## REQUIREMENT
Please list every person quoted by name in the passage on security skills below.

## PASSAGE PROVIDED

+++

It’s even better if people have analytics skills focused on a specific sector. “As cyber security and privacy converge, it’s important to ensure that we’re staying on top of trends in our industry,” MacDermott says. “Being in the utility space, we have developments that are heading our way in smart grids, for example, and we’re looking to hire people today for a future skill set.”
While data analytics for security is not new, it’s getting increasingly more important, says James Yang, director of disaster recovery and IT risk management at Cummins Inc., a provider of engines and related technologies.
“The market has started demanding IT security professionals to have the business acumen to understand business-prioritized risks, correlate what seems to be isolated concerns into identifiable patterns and trends, and have the ability to communicate risk in the holistic manner,” Yang says.
The security skill set most in demand is the security analyst, who conducts the integration and testing, operation and maintenance of systems security, says Hord Tipton, executive director of the International Information Systems Security Certification Consortium Inc., (ISC)², a global, not-for-profit organization that provides education and certification for information security professionals.
“In addition, a security analyst possesses significant, higher-order skills and has a deep understanding of all business systems, knowing what information an organization cannot afford to lose,” Tipton says. “They are proficient in cyber threat analysis and in identifying and assessing the capabilities and activities of cyber criminals or foreign intelligence entities.”
They may also analyze threat information from multiple sources and disciplines, Tipton says, synthesizing it and placing it into context while drawing insights about the possible implications.
As organizations move more traditional back-end applications to the Web, the demand has grown for individuals with application security skills, says Jay McLaughlin, CSO of Q2, a provider of software for the financial services industry.
“These individuals have strong security and development knowledge and can bridge the growing gaps in the [systems development lifecycle] process,” McLaughlin says. “From a CSO perspective, most are concerned about improved intelligence— specifically around potential threats and incident detection.”

+++

## INFORMATION
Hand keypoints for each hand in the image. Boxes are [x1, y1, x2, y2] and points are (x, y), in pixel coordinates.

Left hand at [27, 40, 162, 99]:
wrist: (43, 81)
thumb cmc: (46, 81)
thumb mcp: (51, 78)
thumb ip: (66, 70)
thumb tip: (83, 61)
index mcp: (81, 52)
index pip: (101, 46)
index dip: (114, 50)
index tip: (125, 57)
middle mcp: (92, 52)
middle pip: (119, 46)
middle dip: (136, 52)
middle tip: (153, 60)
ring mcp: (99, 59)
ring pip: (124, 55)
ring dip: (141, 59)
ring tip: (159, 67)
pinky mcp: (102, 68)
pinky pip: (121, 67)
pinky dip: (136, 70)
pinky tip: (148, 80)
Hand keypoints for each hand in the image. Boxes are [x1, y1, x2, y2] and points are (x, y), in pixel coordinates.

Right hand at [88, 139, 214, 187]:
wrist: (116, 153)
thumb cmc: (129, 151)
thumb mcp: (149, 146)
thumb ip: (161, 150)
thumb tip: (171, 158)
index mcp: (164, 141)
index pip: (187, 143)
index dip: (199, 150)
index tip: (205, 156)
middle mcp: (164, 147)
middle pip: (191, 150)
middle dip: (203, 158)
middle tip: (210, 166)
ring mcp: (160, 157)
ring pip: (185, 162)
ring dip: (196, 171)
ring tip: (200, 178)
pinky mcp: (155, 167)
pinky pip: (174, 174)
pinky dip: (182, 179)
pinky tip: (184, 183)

+++

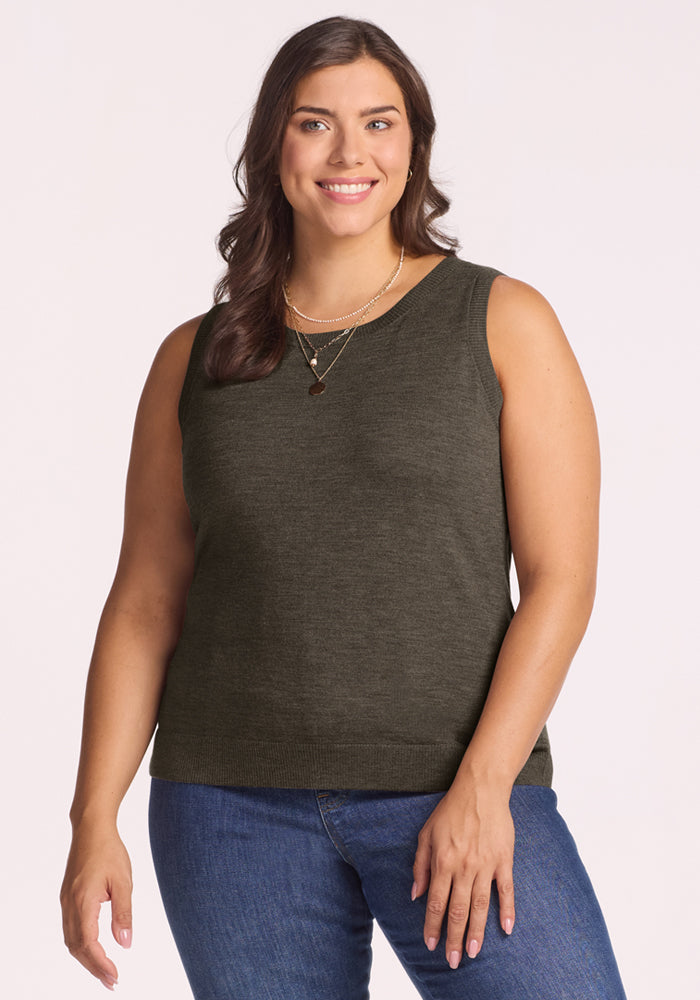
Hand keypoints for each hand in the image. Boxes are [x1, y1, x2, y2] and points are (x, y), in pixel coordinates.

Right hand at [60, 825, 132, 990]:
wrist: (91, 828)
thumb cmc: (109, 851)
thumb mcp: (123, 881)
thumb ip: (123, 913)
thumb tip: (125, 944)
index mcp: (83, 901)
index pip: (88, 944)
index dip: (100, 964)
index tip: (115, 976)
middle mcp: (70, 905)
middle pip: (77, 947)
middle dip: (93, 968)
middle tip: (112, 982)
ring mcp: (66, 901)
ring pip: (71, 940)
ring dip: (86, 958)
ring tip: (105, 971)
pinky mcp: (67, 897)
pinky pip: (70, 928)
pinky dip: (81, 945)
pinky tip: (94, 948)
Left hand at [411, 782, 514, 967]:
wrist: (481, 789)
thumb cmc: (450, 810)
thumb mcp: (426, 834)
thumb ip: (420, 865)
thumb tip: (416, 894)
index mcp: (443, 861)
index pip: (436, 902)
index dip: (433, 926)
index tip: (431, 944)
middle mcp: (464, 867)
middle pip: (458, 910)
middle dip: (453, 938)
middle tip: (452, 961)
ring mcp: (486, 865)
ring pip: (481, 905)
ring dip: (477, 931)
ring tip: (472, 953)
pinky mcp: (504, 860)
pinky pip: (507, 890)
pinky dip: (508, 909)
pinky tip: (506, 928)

+++

## SOLUTION TO THIS TASK
MacDermott
James Yang
Hord Tipton
Jay McLaughlin